----- Selected excerpt -----
The Fortunate Son
Luis De La Cruz conquered the corporate world, but a memory of two paths — his, and his brothers’ — led him back to the system that saved him. Now, as president & CEO of Arizona Friends of Foster Children Foundation, he has a singular mission: to help children like he once was.

The soft-spoken man who helms boardrooms and inspires philanthropists still carries the imprint of a one-room adobe with no running water, no electricity and no bathroom. It was, Luis De La Cruz said, “the most challenging of economic conditions that one can picture.” But memory is a strange curator. “As a child, you don’t really understand your context,” he said. “Because frankly, maybe you shouldn’t. I remember mostly joy because of my ability to play, to be a kid.”
Then came the rupture. The crossing from Mexico to the United States, the loss, the abandonment, the hunger — and his entry into the foster care system. His world tore into a before and an after. “There is a sense of loss that comes with sitting here and having this conversation,” he said. “One that is profound and one that doesn’t really fully ever heal, but it’s part of me. I can choose to let that limit me, or I can use it to propel me to do something better.”
For De La Cruz, that propulsion has become a life’s work. As the president and CEO of Arizona Friends of Foster Children Foundation, he is one of the state’s most formidable advocates for its most vulnerable youth, recently named one of Phoenix Business Journal’s 40 Under 40 honorees and a recipient of Valle del Sol’s Premio Liderazgo Comunitario for his community leadership. But his authority comes not from awards or degrees on his wall or businesses on his résumé, but from a truth he carries in his bones: the razor-thin line between security and desolation.
It is the story of three brothers.
----- Material supplied -----
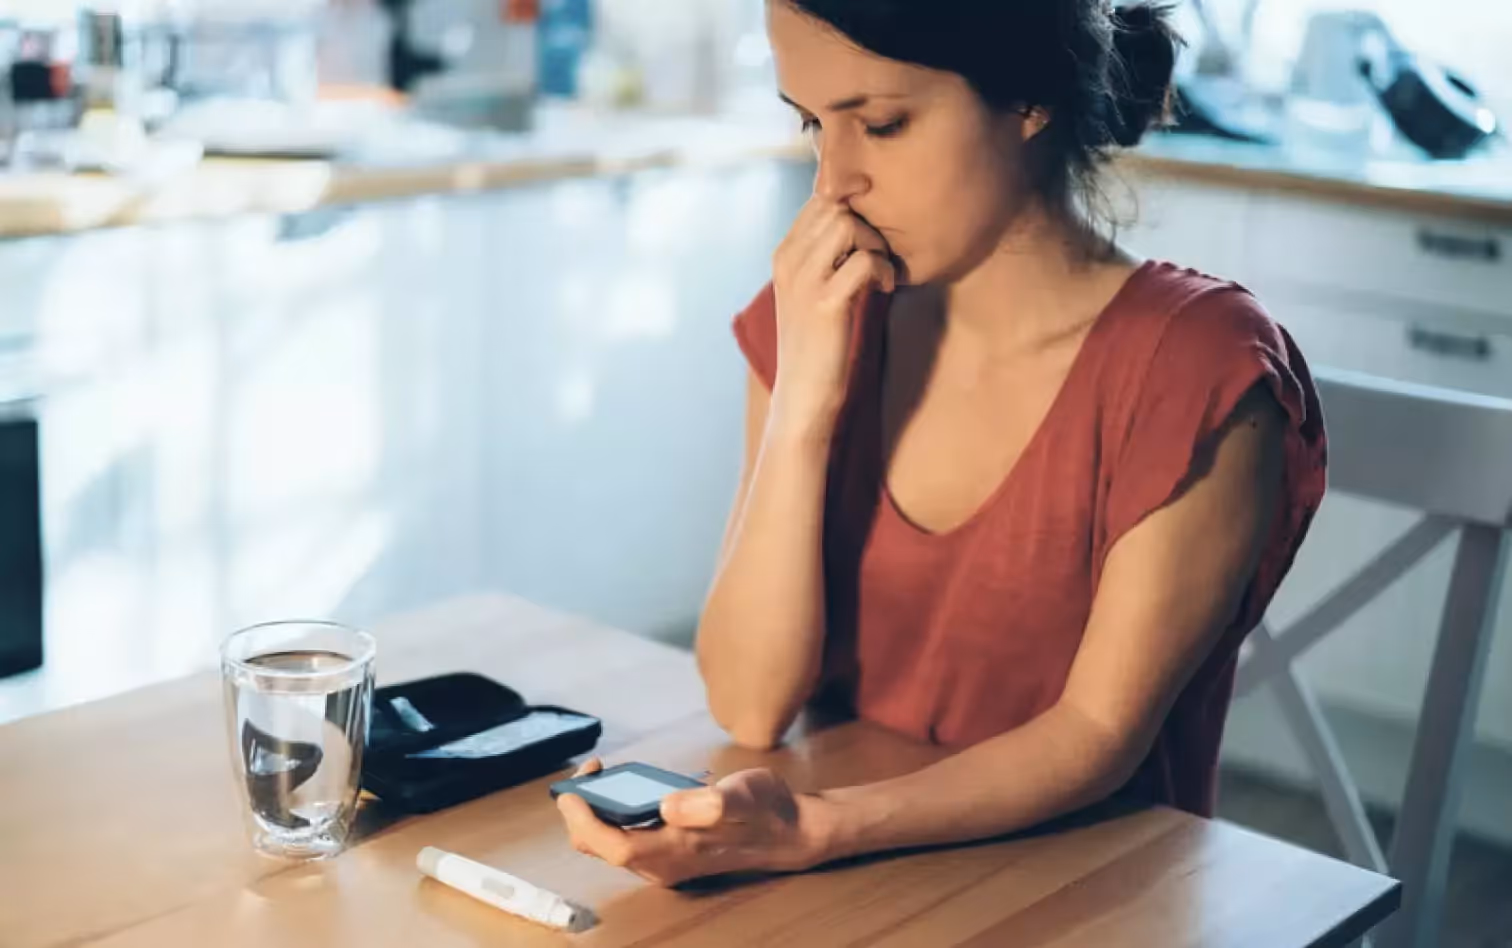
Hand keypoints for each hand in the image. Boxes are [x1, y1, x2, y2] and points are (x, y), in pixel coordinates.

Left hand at [555, 758, 832, 887]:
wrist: (788, 831)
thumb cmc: (764, 811)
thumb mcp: (742, 797)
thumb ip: (709, 804)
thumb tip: (669, 805)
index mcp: (674, 851)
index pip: (611, 845)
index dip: (584, 820)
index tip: (571, 792)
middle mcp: (662, 863)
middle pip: (601, 846)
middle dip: (582, 811)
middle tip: (589, 772)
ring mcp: (664, 860)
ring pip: (609, 843)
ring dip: (596, 811)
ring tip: (600, 775)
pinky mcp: (668, 850)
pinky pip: (625, 837)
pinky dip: (612, 814)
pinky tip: (625, 788)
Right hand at [770, 198, 895, 429]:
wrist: (802, 395)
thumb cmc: (815, 344)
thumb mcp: (809, 292)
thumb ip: (822, 257)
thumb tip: (855, 225)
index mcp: (783, 254)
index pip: (819, 201)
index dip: (852, 210)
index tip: (869, 239)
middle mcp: (788, 261)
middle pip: (835, 206)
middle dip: (866, 224)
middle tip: (877, 256)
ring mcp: (804, 280)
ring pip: (848, 225)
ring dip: (875, 244)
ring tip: (879, 272)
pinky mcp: (825, 303)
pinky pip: (865, 261)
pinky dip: (883, 270)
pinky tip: (883, 290)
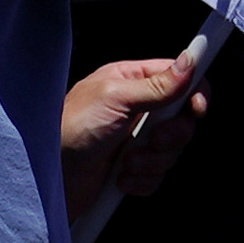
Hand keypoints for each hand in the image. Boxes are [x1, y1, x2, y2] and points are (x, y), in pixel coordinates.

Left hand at [62, 54, 207, 224]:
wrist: (47, 176)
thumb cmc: (69, 129)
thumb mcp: (115, 98)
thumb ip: (157, 84)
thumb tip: (189, 61)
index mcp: (133, 82)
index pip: (181, 80)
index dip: (195, 94)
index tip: (196, 108)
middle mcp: (138, 110)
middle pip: (183, 121)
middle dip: (170, 137)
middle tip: (149, 140)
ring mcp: (135, 141)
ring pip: (172, 153)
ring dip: (150, 162)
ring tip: (124, 162)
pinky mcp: (131, 169)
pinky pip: (157, 178)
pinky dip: (141, 181)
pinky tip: (119, 178)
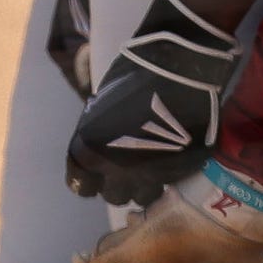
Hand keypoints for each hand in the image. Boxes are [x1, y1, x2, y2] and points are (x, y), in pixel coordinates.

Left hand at [66, 0, 238, 206]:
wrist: (176, 66)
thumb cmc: (131, 76)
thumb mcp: (99, 105)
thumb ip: (97, 132)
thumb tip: (102, 144)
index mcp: (90, 150)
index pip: (80, 185)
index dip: (87, 181)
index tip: (94, 175)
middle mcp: (117, 168)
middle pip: (114, 195)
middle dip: (118, 184)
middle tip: (126, 166)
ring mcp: (152, 173)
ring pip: (144, 196)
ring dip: (144, 184)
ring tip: (150, 165)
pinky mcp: (182, 169)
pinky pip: (170, 182)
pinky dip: (168, 174)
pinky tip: (169, 157)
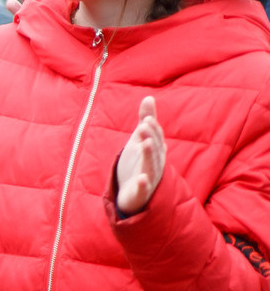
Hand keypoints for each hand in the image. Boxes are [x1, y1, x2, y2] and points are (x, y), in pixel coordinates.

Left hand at [115, 97, 165, 216]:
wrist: (134, 194)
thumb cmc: (139, 163)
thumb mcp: (141, 140)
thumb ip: (146, 120)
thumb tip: (149, 97)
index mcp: (155, 151)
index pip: (155, 138)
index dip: (152, 129)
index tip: (146, 119)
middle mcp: (155, 164)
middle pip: (154, 150)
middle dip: (150, 137)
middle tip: (143, 125)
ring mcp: (149, 179)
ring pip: (150, 167)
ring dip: (149, 155)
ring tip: (145, 144)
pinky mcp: (140, 193)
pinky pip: (143, 189)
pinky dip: (143, 184)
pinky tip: (141, 179)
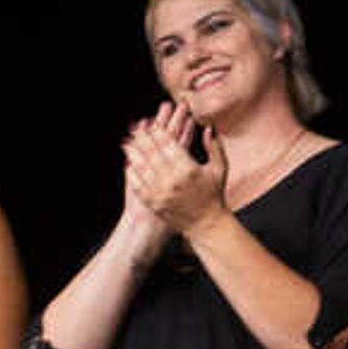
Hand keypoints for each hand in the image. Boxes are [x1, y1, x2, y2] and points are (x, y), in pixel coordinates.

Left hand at [124, 105, 228, 233]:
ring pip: (142, 167)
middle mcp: (173, 179)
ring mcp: (161, 192)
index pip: (168, 144)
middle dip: (141, 138)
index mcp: (188, 169)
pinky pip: (138, 184)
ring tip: (127, 143)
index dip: (157, 131)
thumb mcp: (219, 169)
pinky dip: (132, 173)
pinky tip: (129, 164)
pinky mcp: (154, 203)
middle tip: (134, 129)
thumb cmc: (214, 195)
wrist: (206, 224)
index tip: (150, 124)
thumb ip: (214, 146)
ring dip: (133, 153)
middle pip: (151, 152)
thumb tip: (208, 127)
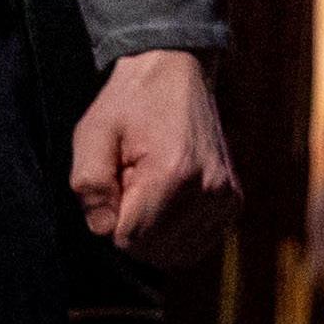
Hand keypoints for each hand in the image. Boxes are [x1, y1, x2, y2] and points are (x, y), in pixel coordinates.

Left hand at [70, 47, 237, 266]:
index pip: (132, 239)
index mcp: (172, 174)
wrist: (174, 70)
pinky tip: (165, 198)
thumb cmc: (129, 102)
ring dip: (155, 232)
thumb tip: (102, 230)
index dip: (111, 220)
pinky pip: (198, 243)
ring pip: (179, 253)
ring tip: (147, 187)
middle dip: (132, 228)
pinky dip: (176, 232)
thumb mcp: (92, 132)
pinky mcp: (233, 202)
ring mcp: (226, 198)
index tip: (113, 186)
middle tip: (128, 183)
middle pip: (156, 252)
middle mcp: (208, 191)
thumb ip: (90, 184)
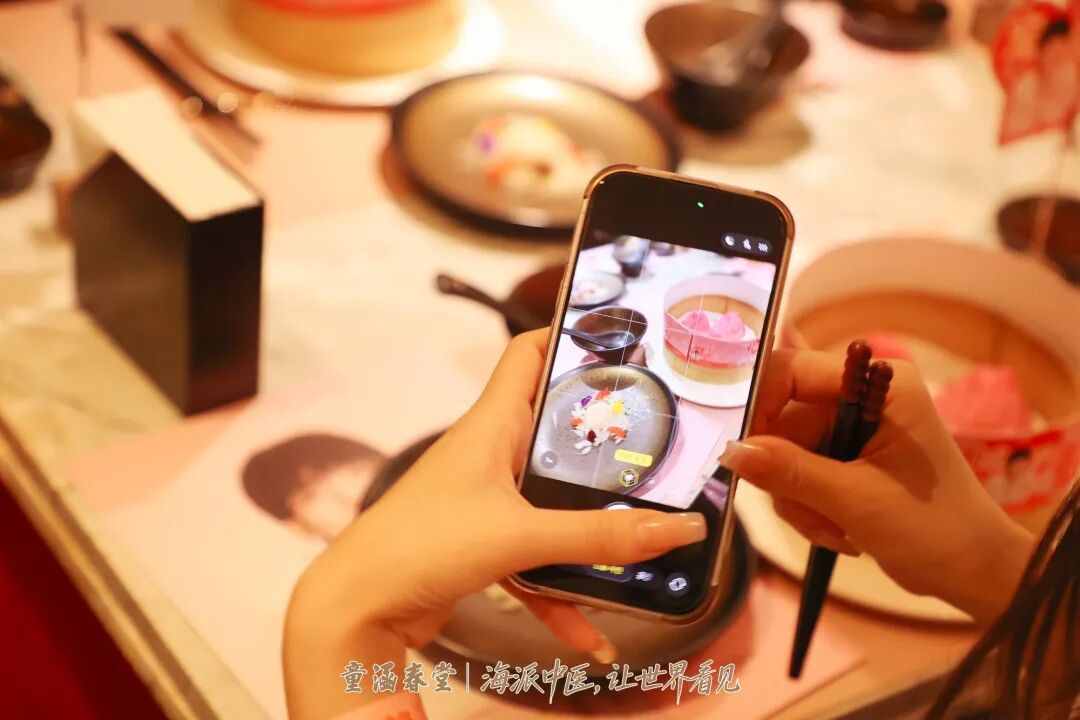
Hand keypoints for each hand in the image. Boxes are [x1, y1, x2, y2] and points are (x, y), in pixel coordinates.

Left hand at [283, 330, 705, 718]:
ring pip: (553, 501)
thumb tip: (681, 528)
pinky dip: (561, 591)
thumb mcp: (519, 535)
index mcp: (492, 424)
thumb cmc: (422, 544)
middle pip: (556, 429)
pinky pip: (536, 559)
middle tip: (663, 441)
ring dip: (589, 525)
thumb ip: (598, 536)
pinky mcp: (483, 544)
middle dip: (605, 439)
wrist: (357, 607)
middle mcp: (491, 453)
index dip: (569, 336)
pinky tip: (592, 634)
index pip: (529, 353)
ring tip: (643, 538)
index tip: (624, 340)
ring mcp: (486, 500)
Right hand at [719, 349, 1034, 622]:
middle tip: (805, 511)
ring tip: (834, 530)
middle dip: (785, 471)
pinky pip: (798, 473)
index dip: (760, 403)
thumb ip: (789, 471)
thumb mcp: (854, 499)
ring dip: (798, 498)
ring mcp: (852, 429)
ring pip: (785, 452)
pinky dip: (807, 506)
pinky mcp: (847, 458)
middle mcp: (861, 396)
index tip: (740, 449)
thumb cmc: (931, 528)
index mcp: (876, 385)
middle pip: (783, 418)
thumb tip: (730, 452)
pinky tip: (838, 532)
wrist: (973, 572)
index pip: (794, 371)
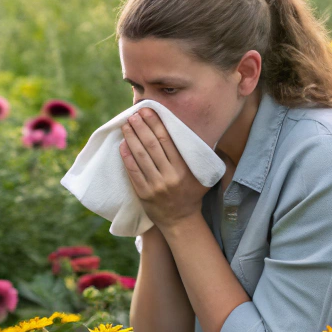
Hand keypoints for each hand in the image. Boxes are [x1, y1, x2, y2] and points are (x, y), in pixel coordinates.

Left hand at [119, 107, 207, 231]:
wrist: (181, 221)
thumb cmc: (192, 194)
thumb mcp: (204, 176)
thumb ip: (204, 157)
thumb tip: (209, 135)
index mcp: (183, 169)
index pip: (167, 141)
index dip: (156, 124)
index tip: (148, 111)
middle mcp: (169, 176)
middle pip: (151, 145)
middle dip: (141, 127)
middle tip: (134, 114)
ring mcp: (155, 185)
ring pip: (140, 157)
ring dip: (131, 138)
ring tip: (126, 125)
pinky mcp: (143, 193)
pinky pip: (133, 172)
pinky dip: (126, 157)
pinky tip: (122, 145)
-----
*Task list*:
[1] Answer these questions from the profile of Luis De La Cruz, one line each:
(a) What three things did the one-room adobe lack?
(b) What does he say he remembers mostly from that childhood?
(c) Which publication named him one of its 40 Under 40 honorees?
[2] Does each statement agree with the profile of Luis De La Cruz? Answer yes or no and quote the words that settle it.
(a) Valle del Sol honored him for his community leadership.
(b) His authority comes chiefly from his awards and degrees.
(c) He describes his sense of loss as fully healed.
[3] Reproduce everything from "For De La Cruz, that" down to "security and desolation." in the profile of Luis De La Cruz.

*Answers for this exercise*:
[1]
(a) Running water, electricity and a bathroom.
(b) Joy, because of his ability to play, to be a kid.
(c) Phoenix Business Journal.

[2]
(a) Yes: "a recipient of Valle del Sol’s Premio Liderazgo Comunitario for his community leadership"
(b) No: "his authority comes not from awards or degrees on his wall or businesses on his résumé"
(c) No: "One that is profound and one that doesn’t really fully ever heal"

[3]
For De La Cruz, that propulsion has become a life’s work. As the president and CEO of Arizona Friends of Foster Children Foundation, he is one of the state’s most formidable advocates for its most vulnerable youth, recently named one of Phoenix Business Journal’s 40 Under 40 honorees and a recipient of Valle del Sol’s Premio Liderazgo Comunitario for his community leadership. But his authority comes not from awards or degrees on his wall or businesses on his résumé, but from a truth he carries in his bones: the razor-thin line between security and desolation.